Text provided
(2015-Jan-21, 12:29:59)Emil Wrote: Again, you are using an idiosyncratic narrow definition of what a model is. It does not make sense to alter the wording to fit that usage.

That's handwaving argument. In fact, it's not even an argument at all. For this to be an argument, such affirmation should have been accompanied by some citations, which are absent in your post. By saying that my definition is an "idiosyncratic narrow definition" you're showing you don't obviously know what's a model. Because that definition I have given to you is actually not "my" definition. But it's a logical conclusion anyone can derive from what statisticians are writing. So, affirming I'm distorting the definition of a statistical model proves that you don't understand the manner in which statisticians use the term "statistical model".

Anyone who reads enough papers on this matter can certainly notice that statisticians (and even non-statisticians) employ quite often a sentence like this : "the models are fitted against the data". That's the perfect occasion for asking you this question : why do you think they are saying "models are fitted against the data" ? The response is obvious. They make a distinction between the statistical models (unobservables) and the observed data (observables).

[Dataset entries]
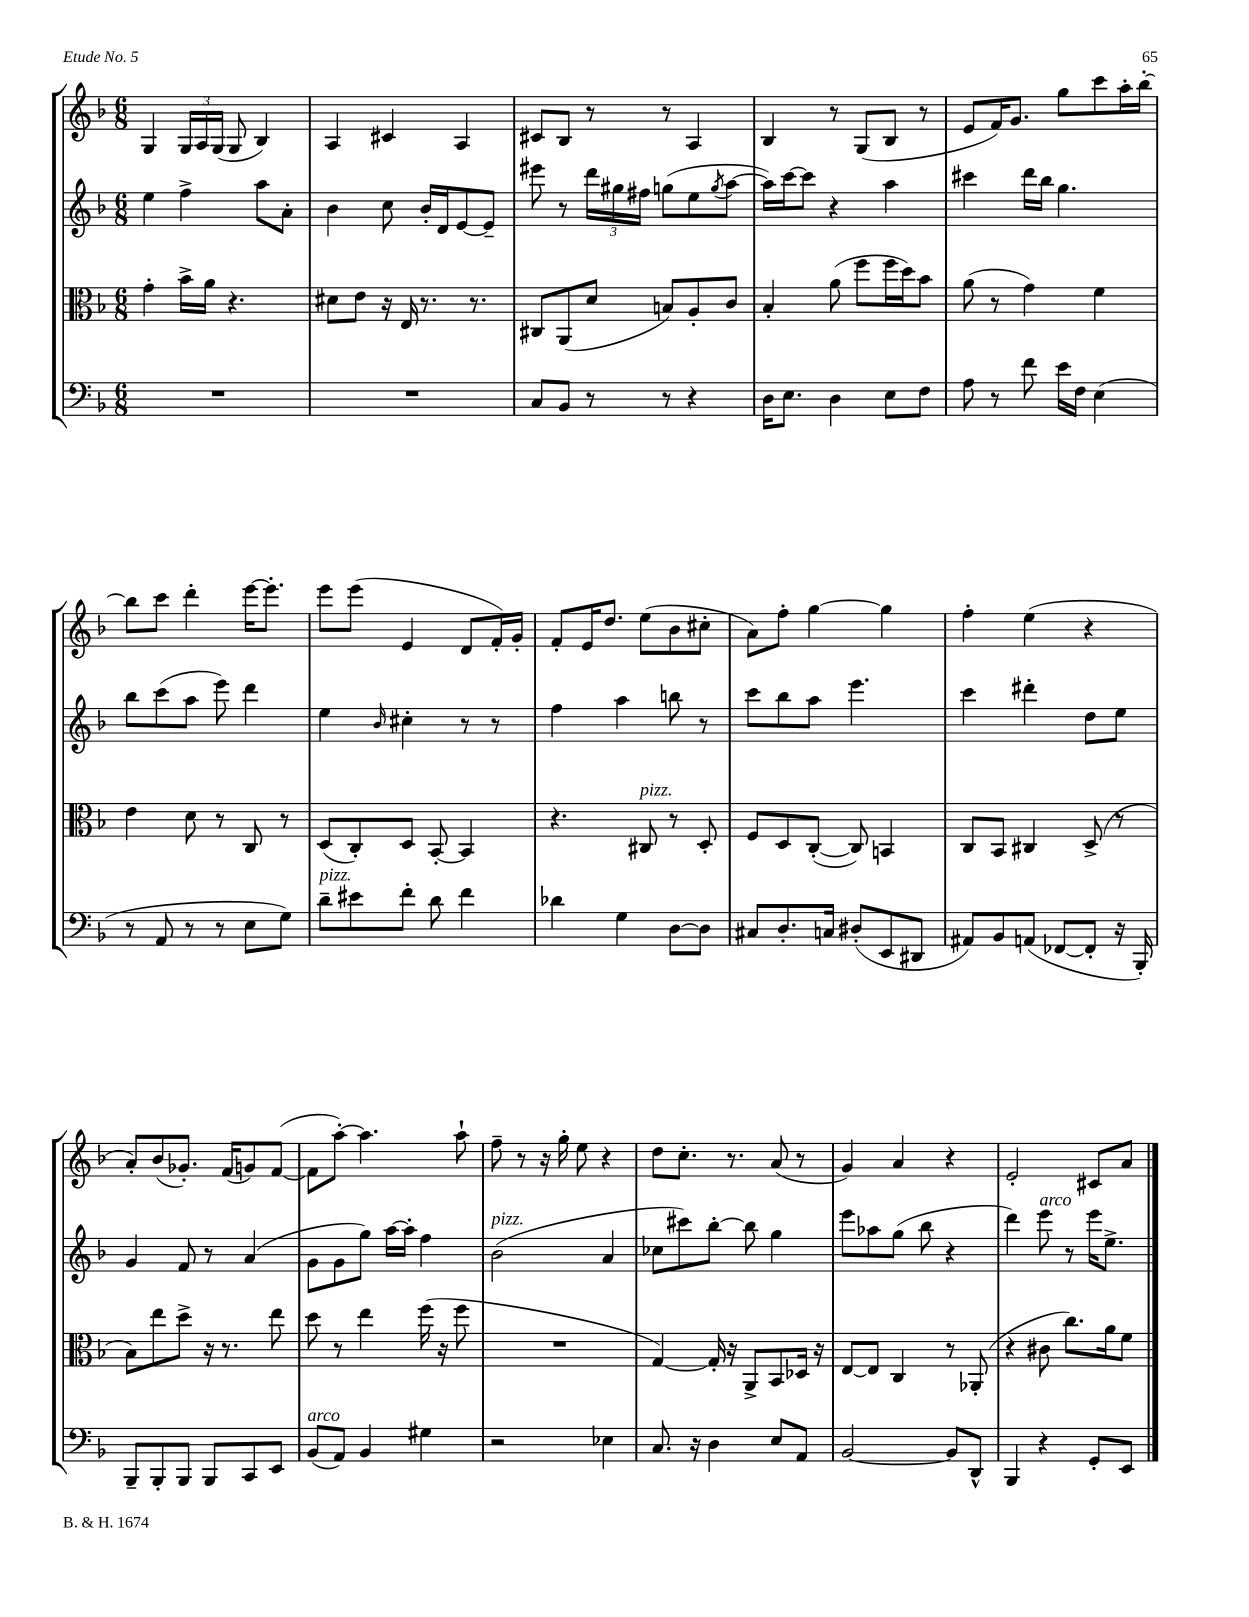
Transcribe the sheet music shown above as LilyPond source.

<<
\new StaffGroup <<
\new Staff = "s0" {
    \clef treble \key f \major \numericTimeSignature \time 6/8
    g4 \tuplet 3/2 { g16 a16 g16( } g8 bes4) |
    a4 cis'4 a4 |
    cis'8 bes8 r8 r8 a4 |
    bes4 r8 g8( bes8 r8 |
    e'8 f'16) g'8. g''8 c'''8 a''16-. bes''16~-. |
    bes''8 c'''8 d'''4-. e'''16~ e'''8.-. |
    e'''8 e'''8( e'4 d'8 f'16-.) g'16-. |
    f'8-. e'16 d''8. e''8( bes'8 cis''8-. |
    a'8) f''8-. g''4~ g''4 |
    f''4-. e''4( r4 |
    a'8-.) bes'8( ges'8.-.) f'16( g'8) f'8~( |
    f'8 a''8~-.) a''4. a''8-! |
    f''8-- r8 r16 g''16-. e''8 r4 |
    d''8 c''8.-. r8. a'8( r8 |
    g'4) a'4 r4 |
    e'2-. cis'8 a'8 \bar "|." |
}
\new Staff = "s1" {
    \clef treble \key f \major \numericTimeSignature \time 6/8
    e''4 f''4-> a''8 a'8-. |
    bes'4 c''8 bes'16-. d'16 e'8~ e'8-- |
    eis'''8 r8 \tuplet 3/2 { d'''16 gis''16 fis''16 } g''8( e''8 \acciaccatura { g''8 } a''8~ |
    a''16) c'''16~ c'''8 r4 a''4 |
    cis'''4 d'''16 bes''16 g''4. |
    bes''8 c'''8( a''8 e'''8) d'''4 |
    e''4 \grace { bes'16 } cis''4-. r8 r8 |
    f''4 a''4 b''8 r8 |
    c'''8 bes''8 a''8 e'''4. |
    c'''4 dis'''4-. d''8 e''8 |
    g'4 f'8 r8 a'4( |
    g'8 g'8 g''8) a''16~ a''16-. f''4 |
    bes'2^\markup { \italic "pizz." }( a'4 |
    ces''8 cis'''8) bes''8~-. bes''8 g''4 |
    e'''8 aes''8 g''8( bes''8 r4 |
    d'''4) e'''8^\markup { \italic "arco" } r8 e'''16 e''8.-> \bar "|." |
}
\new Staff = "s2" {
    \clef alto \key f \major \numericTimeSignature \time 6/8
    g'4-. bes'16-> a'16 r4. |
    dis'8 e'8 r16 e16 r8. r8. |
    cis8 a,8( d'8 b8) a8-. c'8 |
    bes4-. a'8( f''8 f''16 d''16) bes'8 |
    a'8( r8 g'4) f'4 |
    e'4 d'8 r8 c8 r8 |
    d8( c8-.) d8 bes,8~-. bes,4 |
    r4. cis8^\markup { \italic "pizz." } r8 d8-. |
    f8 d8 c8~-.( c8) b,4 |
    c8 bes,8 cis4 d8->( r8 |
    bes8) e''8 d''8-> r16 r8. e''8 |
    d''8 r8 e''4 f''16( r16 f''8 |
    R2. |
    g4~) g16-. r16 a,8-> bes,8 des16 r16 |
    e8~ e8 c4 r8 aes,8-.( |
    r4 cis'8 c''8.) a'16 f'8 \bar "|." |
}
\new Staff = "s3" {
    \clef bass \key f \major \numericTimeSignature \time 6/8
    R2. |
    R2. |
    c8 bes,8 r8 r8 r4 |
    d16 e8. d4 e8 f8 |
    a8 r8 f'8 e'16 f16 e4( |
    r8 a,8 r8 r8 e8 g8) |
    d'8--^\markup { \italic "pizz." } eis'8 f'8-. d'8 f'4 |
    des'4 g4 d8~ d8 |
    cis8 d8.-. c16 dis8-.( e,8 dis,8 |
    ais,8) bes,8 a,8( fes,8~ fes,8-. r16 bes,,16-.) |
    bes,,8-- bes,,8-. bes,,8 bes,,8 c,8 e,8 |
    bes,8^\markup { \italic "arco" }( a,8) bes,4 gis4 |
    r2 ees4 |
    c8. r16 d4 e8 a,8 |
    bes,2~ bes,8 d,8-^ |
    bes,,4 r4 g,8-. e,8 \bar "|." |
}
>>
>>
\layout { \context { \Score \remove "Bar_number_engraver" } }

Set tasks
**a.** According to the forum post on statistical models, what distinction do statisticians make when they say models are fitted against the data?
**b.** Translate this sentence from the forum post on statistical models into Spanish: "They make a distinction between the statistical models (unobservables) and the observed data (observables)."
**c.** Do these statements agree with the forum post on statistical models? (i) The writer calls the definition under dispute their own personal definition. (ii) The writer says statisticians often write that models are fitted against the data. (iii) The writer says the other person's claim was backed by citations.

Results for the exercise
**a.** They distinguish between the statistical models (unobservables) and the observed data (observables).

**b.** Hacen una distinción entre los modelos estadísticos (no observables) y los datos observados (observables).

**c.**
(i) No: "that definition I have given to you is actually not "my" definition."
(ii) Yes: "statisticians (and even non-statisticians) employ quite often a sentence like this : "the models are fitted against the data""
(iii) No: "some citations, which are absent in your post."